Children's Lit Class

Wow. Hi. I've sucked at blogging lately. I have excuses- start of school, having bronchitis for a month (still got it), three trips to New York city in three weeks, my brand-new computer crashing (and taking a good 15 pages from my novel with it) etc. But I'm not going to detail them.

I want to talk about my children's writing class. I almost didn't get to take this class because it runs at the same time as my required stage make-up class. Fortunately, my advisor is letting me work around this and take the writing class. It meets once a week for three hours and I'm totally in love with it.

We cover everything from picture books to YA novels, including writing for magazines and non-fiction books. At the moment, we just finished reading and discussing The Tale of Despereaux, which I loved (and had never read before.) We're reading so many great books and I get so excited during every class. During yesterday's class, I had a bronchitis-related fever and I still thoroughly enjoyed myself.

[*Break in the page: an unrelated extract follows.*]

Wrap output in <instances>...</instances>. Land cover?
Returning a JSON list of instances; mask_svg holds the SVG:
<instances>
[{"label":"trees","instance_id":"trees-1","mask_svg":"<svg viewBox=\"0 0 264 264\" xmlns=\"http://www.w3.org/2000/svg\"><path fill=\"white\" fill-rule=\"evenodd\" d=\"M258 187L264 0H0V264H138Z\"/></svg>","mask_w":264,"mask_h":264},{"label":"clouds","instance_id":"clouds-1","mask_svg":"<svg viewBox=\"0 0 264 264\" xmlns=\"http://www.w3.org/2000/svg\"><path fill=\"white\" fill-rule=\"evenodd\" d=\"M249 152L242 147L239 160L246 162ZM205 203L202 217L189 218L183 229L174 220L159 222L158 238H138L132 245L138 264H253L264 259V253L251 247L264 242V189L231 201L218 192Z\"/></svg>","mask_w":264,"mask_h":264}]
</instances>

The thing I love about it is that it inspires me not just to write, but to write what I love, and outside of it, too. Sometimes it's hard to be a YA writer in a school full of people (and a group of friends) who don't read YA, but my teacher is so passionate and supportive of children's lit that I feel I'm given permission to do my work. Also, after reading Despereaux, I think I'd like to write a middle grade novel some day.

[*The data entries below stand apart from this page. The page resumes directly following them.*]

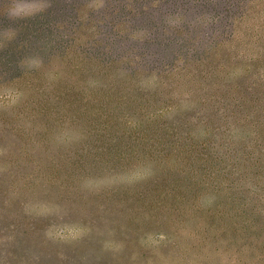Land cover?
I'll return each instance as SVG.
<instances>
[{
    "label": "trees",
    "instance_id": "1",
    "mask_svg": "<svg viewBox=\"0 0 264 264\" xmlns=\"http://www.w3.org/2000/svg\"><path fill=\"white\" fill-rule=\"evenodd\" d=\"M47 3L12 22L0 0V89L23 93L0 109V264H264V0ZM68 125L83 139L57 145Z\"/></svg>",
    "mask_w": 264,
    "mask_h": 264
},
{
    "label": "clouds",
    "instance_id": "2",
    "mask_svg": "<svg viewBox=\"0 0 264 264\" xmlns=\"http://www.w3.org/2000/svg\"><path fill=\"white\" fill-rule=\"evenodd\" d=\"M89 8L99 12L104 7V0H89ZM50 7L47 0H8L7 11L5 15L9 21L15 22L34 17L43 13ZM0 49L5 48L13 40L16 39L17 31L14 28L8 27L0 30ZM43 65L42 57L39 54L25 56L19 61V67L23 71L35 70ZM0 96L6 99V103L0 104V109L5 111L10 110L20 102L23 93L17 89L4 86L0 89ZM83 139V133L79 128L74 126H62L54 134L53 141L57 145L70 147L79 143ZM154 175L151 163H137L127 172L115 174V177L103 176L97 178H86L81 184L82 190L88 192H99L106 190L116 184H135L145 181ZM214 197H209L207 203L210 205ZM88 229L82 225H72L70 227L50 226L46 230L45 235L52 240H64L68 237L76 240L86 235Z\"/></svg>",
    "mask_w": 264,
    "mask_h": 264
},
{
    "label": "rangeland",
    "instance_id": "3",
    "mask_svg": "<svg viewBox=\"0 0 264 264\" xmlns=\"http://www.w3.org/2000/svg\"><path fill=\"white\" fill-rule=\"evenodd\" d=\"M34 207V206H33ZM37 212H44V204H37V206L34 207ZM34 210V209H33ZM75 225V224H74Z\"/></svg>",
    "mask_w": 264,
    "mask_h": 264
}]
</instances>
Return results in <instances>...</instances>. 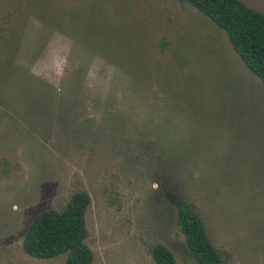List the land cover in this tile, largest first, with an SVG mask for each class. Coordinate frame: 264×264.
I'll return each mask as SVG.
<instances>
[{"label": "rangeland", "instance_id": "1", "mask_svg": "<svg viewBox=\"0 0 264 264\" xmlns=\"http://www.w3.org/2000/svg\"><path fill=\"white\" fill-rule=\"evenodd\" d=\"M264 13V0H243ZM91 195L93 264H198L178 205L227 264H264V81L180 0H0V264L45 209Z\"/></svg>", "mask_w": 264, "mask_h": 264}, {"label": "trees", "instance_id": "2", "mask_svg": "<svg viewBox=\"0 0 264 264\" xmlns=\"http://www.w3.org/2000/svg\"><path fill=\"white\" fill-rule=\"evenodd\" d=\"M198 9L226 31L233 48L247 67L264 81V13L243 0H180ZM91 195L76 191L62 209L48 208L32 221L23 240L24 251L41 259L67 254L66 264H93L94 253L86 243L87 210ZM178 225L198 264H227L212 242L206 223L191 206L178 205ZM152 255L157 264H176L174 253L156 244Z\"/></svg>", "mask_w": 264, "mask_h": 264}]
</instances>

As with my last writing class, it's a critique class part of the time. I'm not being critiqued until November, but I need to start getting my stuff together now. One scene that I wanted to present was deleted when my computer crashed, so I need to start putting the pieces back together. I'm excited to get their feedback, though. The response from my professor on my first (ever) non-fiction magazine article was much better than I expected. I was afraid to look at her comments, but aside from a few words suggestions here and there, it was received quite well. At the end, she wrote that she could see it being published, which caused me to happy dance in my brain :)

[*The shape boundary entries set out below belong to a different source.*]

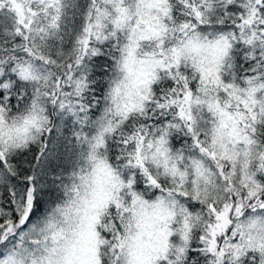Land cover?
Listing matches in <instances>:
<instances>
[{
	"label": "snow or ice",
	"instance_id": "1",
	"mask_svg": "<svg viewBox=\"0 0 264 264\" xmlns=\"http://www.w3.org/2000/svg\"><path fill=\"white\" fill-rule=\"evenodd\" d=\"M0 264H264V0H0Z\"/></svg>",
	"mask_w": 264,
	"mask_h": 264
}]
</instances>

Speaking of things that cause happy dances and inspiration- if you haven't bought Maureen Johnson's The Name of the Star, DO IT NOW. I've always been a fan of MJ; she hasn't written a single bad book. This one, though, is simply amazing. She writes with a bravery I can only dream of. Plus, it takes place in London (almost exactly where I went to school, down to the street) and there are ghosts. What more could you want?